Specialist
Former NLP executive
Agenda
- ChatGPT’s core technology principles, differences with other pre-trained models including BERT and LaMDA, plus advantages and disadvantages
- GPT3 to ChatGPT – development routes, technology barriers, plus application scenario outlook
- China’s and the US’s leading companies in NLP (natural language processing) and AIGC (AI-generated content) algorithm models – investment directions and progress, plus gaps in technology and talent
- Baidu’s (NASDAQ: BIDU) ChatGPT-style model Ernie Bot, plus domestic internet and AI giants’ ChatGPT planning and growth strategies
Questions
1.
Tencent Research Institute’s AIGC (AI-generated content) Development Trend Report (AIGC发展趋势报告) suggests that following the launch of Google’s BERT, a pre-trained NLP model based on the transformer model, in 2018, the AI industry has entered a stage where players attach great importance to the parameters of pre-trained models or foundation models, which are essentially large AI models trained on massive data at scale and have huge numbers of parameters.
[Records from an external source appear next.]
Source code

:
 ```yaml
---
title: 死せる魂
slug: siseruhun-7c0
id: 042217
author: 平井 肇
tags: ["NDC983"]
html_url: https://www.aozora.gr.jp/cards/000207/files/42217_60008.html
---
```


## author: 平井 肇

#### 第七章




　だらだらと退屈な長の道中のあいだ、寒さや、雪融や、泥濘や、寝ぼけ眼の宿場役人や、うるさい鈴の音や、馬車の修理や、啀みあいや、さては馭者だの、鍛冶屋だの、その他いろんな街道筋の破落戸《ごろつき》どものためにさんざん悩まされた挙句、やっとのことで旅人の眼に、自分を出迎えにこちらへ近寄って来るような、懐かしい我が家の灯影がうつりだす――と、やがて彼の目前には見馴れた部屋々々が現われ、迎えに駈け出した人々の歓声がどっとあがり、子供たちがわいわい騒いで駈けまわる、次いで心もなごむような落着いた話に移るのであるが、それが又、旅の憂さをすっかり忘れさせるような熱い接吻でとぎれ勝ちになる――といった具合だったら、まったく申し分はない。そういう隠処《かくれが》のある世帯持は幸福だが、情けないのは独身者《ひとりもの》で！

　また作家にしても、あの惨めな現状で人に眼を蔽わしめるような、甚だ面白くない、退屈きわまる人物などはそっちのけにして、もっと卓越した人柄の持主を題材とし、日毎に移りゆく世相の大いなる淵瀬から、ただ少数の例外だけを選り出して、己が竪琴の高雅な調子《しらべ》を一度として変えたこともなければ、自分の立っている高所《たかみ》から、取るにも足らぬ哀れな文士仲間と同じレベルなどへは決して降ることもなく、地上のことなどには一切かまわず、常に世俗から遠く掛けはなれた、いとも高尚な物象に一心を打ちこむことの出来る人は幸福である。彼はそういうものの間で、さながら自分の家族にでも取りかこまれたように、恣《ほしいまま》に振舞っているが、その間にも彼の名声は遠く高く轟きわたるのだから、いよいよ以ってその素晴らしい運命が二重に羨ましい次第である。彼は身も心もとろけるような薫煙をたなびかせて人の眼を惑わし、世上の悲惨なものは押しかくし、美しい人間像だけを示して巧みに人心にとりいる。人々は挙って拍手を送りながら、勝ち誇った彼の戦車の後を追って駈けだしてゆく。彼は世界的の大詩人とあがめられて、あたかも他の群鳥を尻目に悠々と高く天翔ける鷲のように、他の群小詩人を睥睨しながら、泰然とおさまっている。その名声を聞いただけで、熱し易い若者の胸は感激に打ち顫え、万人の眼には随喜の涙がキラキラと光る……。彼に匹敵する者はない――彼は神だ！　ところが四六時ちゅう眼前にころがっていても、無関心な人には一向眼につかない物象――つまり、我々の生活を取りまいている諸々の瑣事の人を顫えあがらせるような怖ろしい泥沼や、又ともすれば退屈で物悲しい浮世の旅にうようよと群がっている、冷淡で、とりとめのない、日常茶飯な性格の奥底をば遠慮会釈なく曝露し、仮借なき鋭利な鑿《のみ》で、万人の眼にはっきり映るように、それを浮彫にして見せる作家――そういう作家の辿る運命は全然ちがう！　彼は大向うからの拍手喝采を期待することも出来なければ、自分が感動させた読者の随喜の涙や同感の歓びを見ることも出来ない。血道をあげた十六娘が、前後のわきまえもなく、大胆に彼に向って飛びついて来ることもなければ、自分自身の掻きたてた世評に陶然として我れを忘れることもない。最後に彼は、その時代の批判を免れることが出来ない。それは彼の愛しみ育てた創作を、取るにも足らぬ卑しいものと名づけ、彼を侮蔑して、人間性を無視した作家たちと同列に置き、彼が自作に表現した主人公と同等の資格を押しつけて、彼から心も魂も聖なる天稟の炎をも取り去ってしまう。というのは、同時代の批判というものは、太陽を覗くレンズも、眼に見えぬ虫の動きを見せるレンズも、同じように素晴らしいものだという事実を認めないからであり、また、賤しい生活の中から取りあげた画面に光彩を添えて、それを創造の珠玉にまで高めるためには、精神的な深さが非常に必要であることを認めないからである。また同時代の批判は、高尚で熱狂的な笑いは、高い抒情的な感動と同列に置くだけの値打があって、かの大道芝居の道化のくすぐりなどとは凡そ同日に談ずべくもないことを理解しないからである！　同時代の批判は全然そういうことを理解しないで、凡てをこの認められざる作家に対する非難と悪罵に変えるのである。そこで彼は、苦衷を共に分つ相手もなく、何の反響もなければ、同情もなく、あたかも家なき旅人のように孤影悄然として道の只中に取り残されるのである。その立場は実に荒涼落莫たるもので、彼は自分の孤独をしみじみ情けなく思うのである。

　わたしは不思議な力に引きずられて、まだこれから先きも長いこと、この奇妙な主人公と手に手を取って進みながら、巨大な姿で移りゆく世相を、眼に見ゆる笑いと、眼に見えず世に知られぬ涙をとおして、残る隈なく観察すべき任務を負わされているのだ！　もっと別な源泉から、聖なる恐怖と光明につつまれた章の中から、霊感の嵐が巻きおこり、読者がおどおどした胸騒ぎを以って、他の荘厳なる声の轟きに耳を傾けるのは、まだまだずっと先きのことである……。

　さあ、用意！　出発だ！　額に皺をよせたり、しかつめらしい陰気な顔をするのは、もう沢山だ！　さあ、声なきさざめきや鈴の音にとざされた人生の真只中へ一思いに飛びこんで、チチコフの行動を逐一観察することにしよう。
Pre-trained models can be divided into three types, namely NLP pre-trained models, computer vision pre-trained models and multi-modal pre-trained models. Could you explain the technology principles of the transformer model? How do foundation models work, especially in the NLP field? What is the definition of a model parameter?
2.
What are the differences between two NLP models that have the same number of parameters but different numbers of layers?
3.
Google took the lead in developing the transformer model and launched well-known transformer-based NLP models including BERT, Language Model for Dialogue Applications (LaMDA) and Pathways Language Model (PaLM). Why does the GPT model perform smarter than Google’s models, particularly Google Bard which is also supported by the LaMDA model? Is this caused by adopting the different encoder-only and decoder-only methods? Or are there any other factors?
4.
What changes will PaLM bring to Google in the coming future?
5.
Let’s get back to ChatGPT’s technical models. ChatGPT-2 is an open-source model. From ChatGPT-1 to ChatGPT-2, ChatGPT-3 and ChatGPT-3.5, the technology advanced slowly. How come the launch of ChatGPT-3.5 and ChatGPT marked great technology leaps? What is the key factor that caused the great technology leaps? Can companies use the key factor and the ChatGPT-2 open-source model to fine-tune their own models to imitate ChatGPT?
6.
Are there any core technical entry barriers involved in ChatGPT? Can start-ups or large companies that begin to develop pre-training models develop an equivalent of ChatGPT? Or will it be difficult even if they know the principle?
7.
In the beginning, some start-ups may be ahead by publishing some papers or data. However, other players later gradually improve their capabilities and catch up. Is there a similar trend in the NLP field? ChatGPT now may be ahead. Will start-ups or large players instantly catch up in around two years? Or is there a barrier?
8.
How many R&D staff, years and investments including hardware costs do domestic players need to develop an equivalent of ChatGPT?
9.
Among China’s leading NLP companies, which may have accumulated abundant foundation model technologies? What are their current exploration directions? For example, they worked on BERTs. Did they also make explorations regarding decoders such as ChatGPT? What is their current progress?
10.
What is your comment on Baidu’s ChatGPT-style model Ernie Bot which is said to be launched in March 2023?
11.
You mentioned that a pre-trained model requires thousands of training chips and strong GPU chips. How will the training of foundation models be affected after the US restricted the export of Nvidia’s high-end chips to China? Will the configuration, training speed and efficiency be restricted?
12.
How many years will it take for Chinese manufacturers to catch up with leading manufacturers in the US in terms of technology accumulation and talent? How many funds should be added?
13.
ChatGPT is still flawed in accuracy and authenticity. Will it address these shortcomings quickly? Is this a pain point that cannot be overcome in the short and medium terms? Will this affect its commercialisation?
14.
It is a key question, but our communication today focuses more on technology. In the aspect of commercialisation, which industries will benefit from the emergence of new technologies such as AIGC or ChatGPT? Which industries will face disruption or reshaping? What may be the first application scenarios?
15.
Under the business environment in China, will tech giants with accumulated technologies of foundation models and sufficient funds be the main model providers? Are there opportunities for start-ups?
16.
What do you think of the AIGC capabilities of Tencent, Huawei, ByteDance and Alibaba?
17.
If ChatGPT developed by OpenAI in the US finally functions as an infrastructure, will similar products in China be led by the government or jointly developed by tech giants?